- _SOURCE PASSAGE_:
With mass remote working now a reality for organizations globally, trust has never been more important, or more challenging, to foster.


Research has proven, time and again, that high employee engagement leads to positive results for both organizations and staff.

Engagement is defined as having a strong connection to one’s work and colleagues, feeling like a real contributor, and having ample opportunities to grow and learn.

With high engagement correlating to increased productivity and happiness, it’s clear that empowering and challenging employees is more than a ‘nice to have’: it’s a business imperative.

Many companies do this by offering Friday lunches, or bagel Mondays, and even company outings to make employees feel connected. Some even use money as their prime motivator. While most of this helps make employees feel good ‘in the moment,’ all these activities will ultimately fail when it comes to long-term retention and performance.

According to Paul J. Zak’s research in The Neuroscience of Trust on HBR, building a culture of trust is what truly makes a meaningful difference.

When you build a culture of trust, your employees will:

  • Be more productive
  • Have more energy
  • Collaborate better
  • Suffer less chronic stress
  • Be happier with their lives

…and will ultimately stay with their employers longer.

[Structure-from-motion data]
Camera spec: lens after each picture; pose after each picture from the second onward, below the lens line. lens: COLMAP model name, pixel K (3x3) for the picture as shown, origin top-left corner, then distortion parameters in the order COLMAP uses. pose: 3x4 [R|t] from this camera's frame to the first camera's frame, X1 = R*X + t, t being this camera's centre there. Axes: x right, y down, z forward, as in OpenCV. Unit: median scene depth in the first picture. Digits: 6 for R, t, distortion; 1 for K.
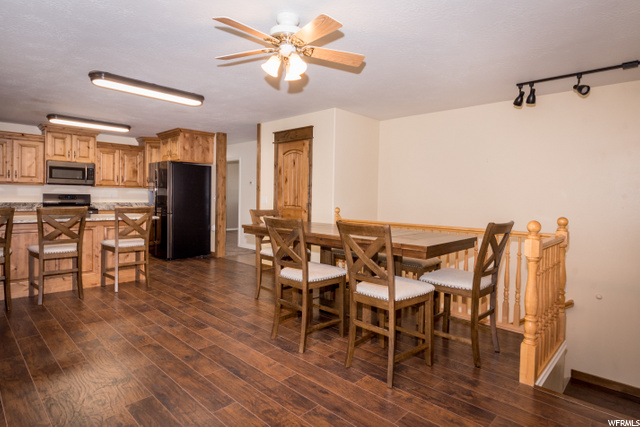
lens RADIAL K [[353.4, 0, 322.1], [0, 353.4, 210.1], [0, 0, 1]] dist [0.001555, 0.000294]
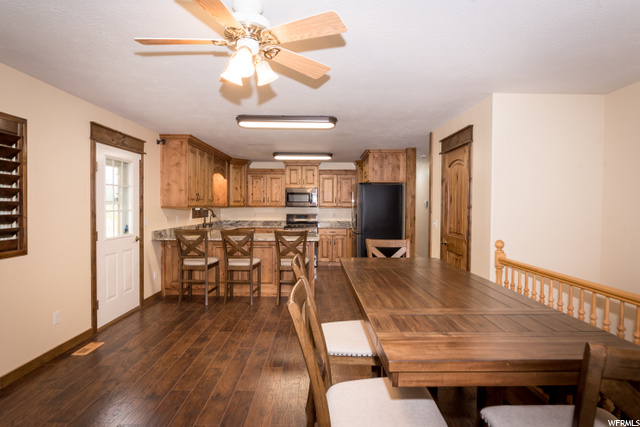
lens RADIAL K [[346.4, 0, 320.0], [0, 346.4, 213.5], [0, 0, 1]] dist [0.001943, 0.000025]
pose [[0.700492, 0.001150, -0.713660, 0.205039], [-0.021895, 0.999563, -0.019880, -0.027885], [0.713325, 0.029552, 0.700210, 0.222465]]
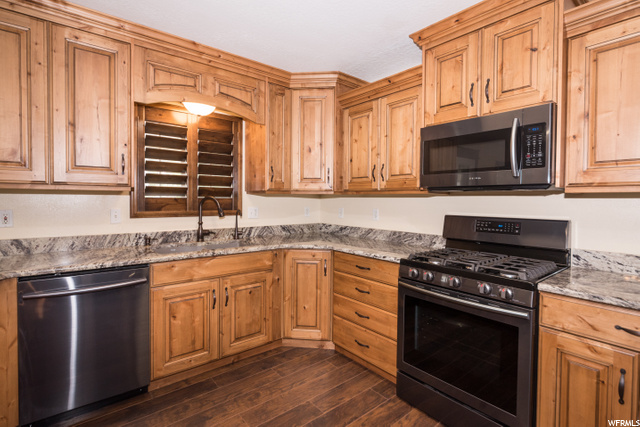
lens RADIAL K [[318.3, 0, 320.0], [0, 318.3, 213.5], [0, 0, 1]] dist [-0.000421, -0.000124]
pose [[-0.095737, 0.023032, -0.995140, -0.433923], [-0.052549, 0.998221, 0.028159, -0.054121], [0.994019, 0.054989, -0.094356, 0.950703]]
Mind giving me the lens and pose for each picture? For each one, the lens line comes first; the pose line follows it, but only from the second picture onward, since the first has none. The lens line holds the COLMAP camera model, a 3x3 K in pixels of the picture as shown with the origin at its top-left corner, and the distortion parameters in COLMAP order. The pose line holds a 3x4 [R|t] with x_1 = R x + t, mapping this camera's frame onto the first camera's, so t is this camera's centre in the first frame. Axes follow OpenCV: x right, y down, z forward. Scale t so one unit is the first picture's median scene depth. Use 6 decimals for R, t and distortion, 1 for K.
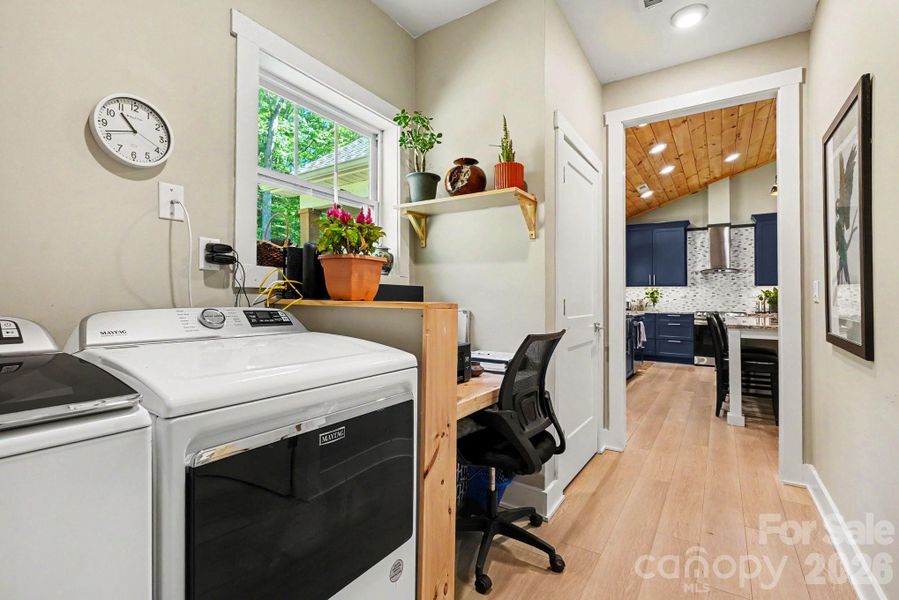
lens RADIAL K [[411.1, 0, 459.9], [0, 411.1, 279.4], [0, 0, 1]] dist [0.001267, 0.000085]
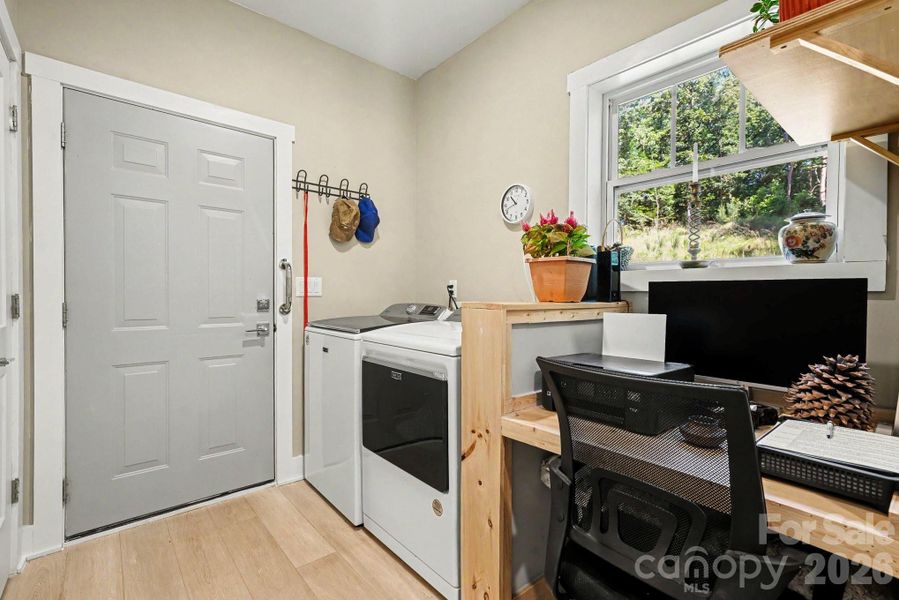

- _TASKS_:
(A) Swap "bagel Mondays" for "pizza Thursdays" in the workplace trust passage and reproduce it starting at "Many companies do" and ending at "a meaningful difference.".
(B) Write the next part of the workplace trust passage, picking up right after its final sentence.

- _RESPONSES IN ORDER_:
(A)
Many companies do this by offering Friday lunches, or pizza Thursdays, and even company outings to make employees feel connected. Some even use money as their prime motivator. While most of this helps make employees feel good ‘in the moment,’ all these activities will ultimately fail when it comes to long-term retention and performance.

According to Paul J. Zak’s research in The Neuroscience of Trust on HBR, building a culture of trust is what truly makes a meaningful difference.

(B)
 55% of leaders believe a lack of trust in the workplace constitutes a foundational threat to their company.”

2016 survey of CEOs by PWC

At a time when the majority of our staff are working remotely, often with the additional distraction of family, children, or partners, establishing that foundation of trust has never been more important: or more challenging.

Understanding trust

So, why haven’t companies put more effort into building types of corporate culture centered around trust?

Likely, because they don’t know how: and to understand how to facilitate trust, you must first understand what makes people trust others.  

Zak’s research sought to understand and measure trustworthiness, and what makes one person more likely to be trustworthy than another.

An initial experiment measured the likelihood of strangers to trust one another by evaluating the levels of oxytocin in their blood. Zak found that “oxytocin appeared to do just one thing: reduce the fear of trusting a stranger.”

The more oxytocin a person had in their system, the more likely they were to trust someone. Zak and his team spent the next ten years running tests to identify what promotes oxytocin and what inhibits it, both in the workplace and out.

What did he find?

  • High stress reduced oxytocin significantly
  • Oxytocin increases a person’s empathy
  • The relationship between trust and oxytocin is universal

During this extensive research, Zak discovered eight measurable management behaviors that foster trust and improve performance.

8 management tactics that will help create a culture of trust in your organization.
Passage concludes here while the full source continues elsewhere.